Alih-alih ke luar negeri, Presiden Joko Widodo (Jokowi) mengajak masyarakat untuk melakukan program bayi tabung di Rumah Sakit Hasan Sadikin Bandung. Jokowi menyebur RS di Indonesia harus dapat berkompetisi denga RS luar negeri.
“Jadi, yang ingin bayi tabung yang anaknya sakit, engga usah kita bawa ke Singapura, Malaysia, cukup di Hasan Sadikin, sudah. Semagatnya harus seperti itu, semangatnya harus semangat kompetisi dengan negara lain,” kata Jokowi di Bandung, pada Kamis (29/8/2024) sore.
Jokowi baru saja melakukan peresmian Gedung Pusat Pelayanan Ibu dan Anak Terpadu di Rumah Sakit Hasan Sadikin Bandung.
Jokowi mengungkapkan bahwa gedung pelayanan kesehatan ibu dan anak tersebut dilengkapi dengan peralatan kesehatan yang modern, yang bahkan mumpuni untuk program bayi tabung.

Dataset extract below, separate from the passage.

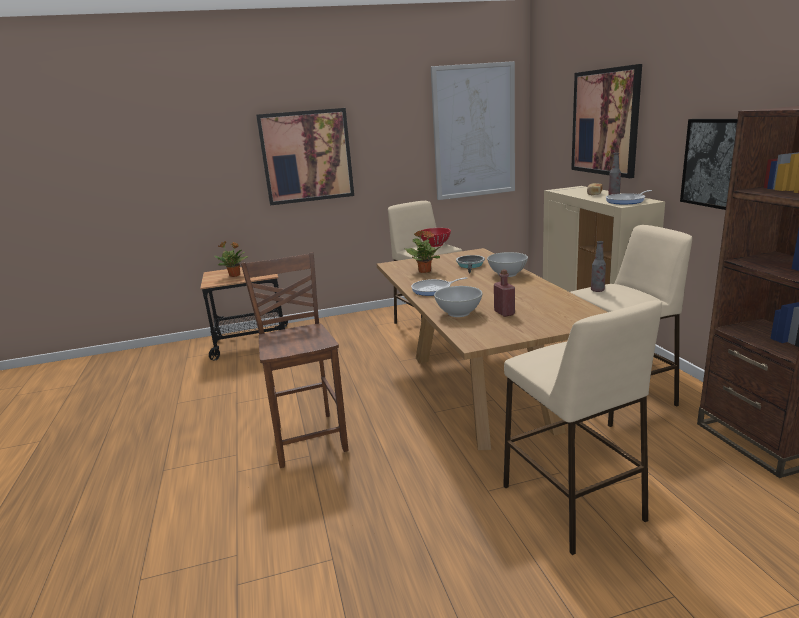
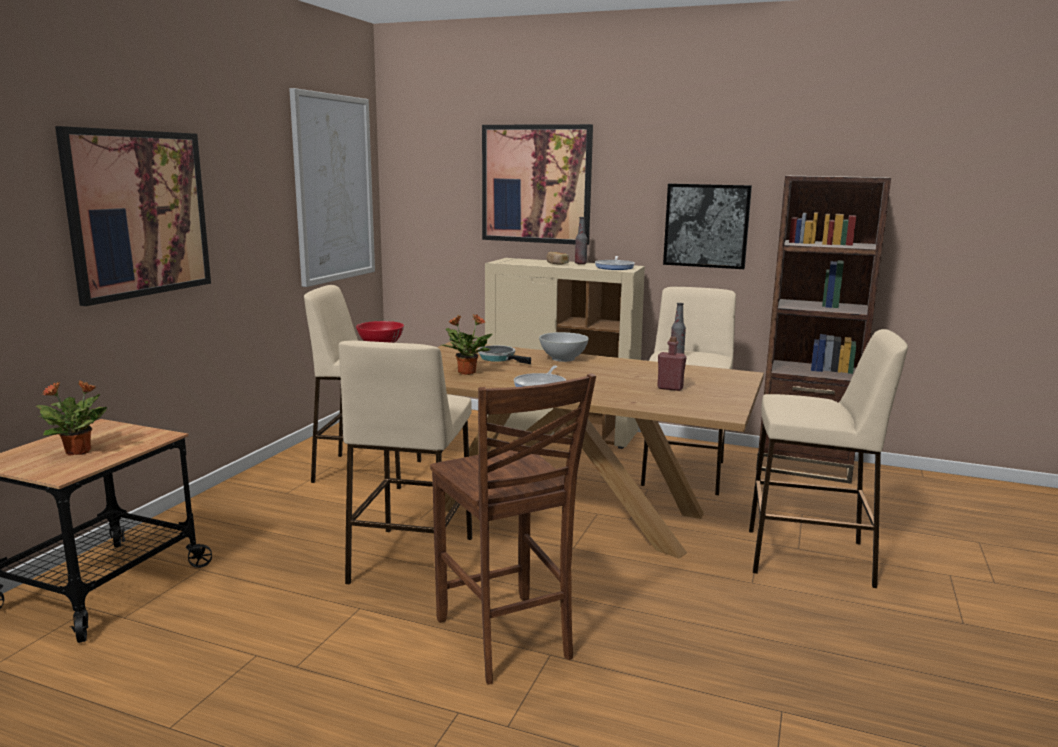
camera: 55 degrees left, 5 degrees down
(309, 437) = (505, 640): brown chair -> brown chair turned 135 degrees counterclockwise
(354, 380) = (411, 560): none -> beige stool
(459, 313) = (636, 398): white bowl -> none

Fasilitas hingga pelayanan di sana, akan dijadikan percontohan standar kualitas rumah sakit lainnya.
“Saya tadi masuk tata ruangnya sangat bagus, furniturnya sangat bagus, dan yang paling penting seluruh peralatan rumah sakit digital modern dan ini akan kita jadikan contoh standar kualitas rs beserta manajemennya,” kata Jokowi.
Ia mengatakan gedung rumah sakit berlantai 8 tersebut memiliki 490 tempat tidur rawat. Pembangunan gedung tersebut menelan anggaran Rp 383 miliar.
“Gedung 8 lantai ini, ada 490 tempat tidur menghabiskan anggaran Rp 383 miliar. Enggak apa-apa asal kualitas rumah sakitnya seperti ini. Pemerintah saya kira enggak ada masalah. Dan tugasnya Menteri Kesehatan untuk menyiapkan anggarannya, tugasnya Menkes untuk mencarikan anggarannya. Dengan mengucap Bismillah, pada siang hari ini saya resmikan gedung pelayanan kesehatan ibu dan anak Rumah Sakit Hasan Sadikin Bandung,” kata Jokowi.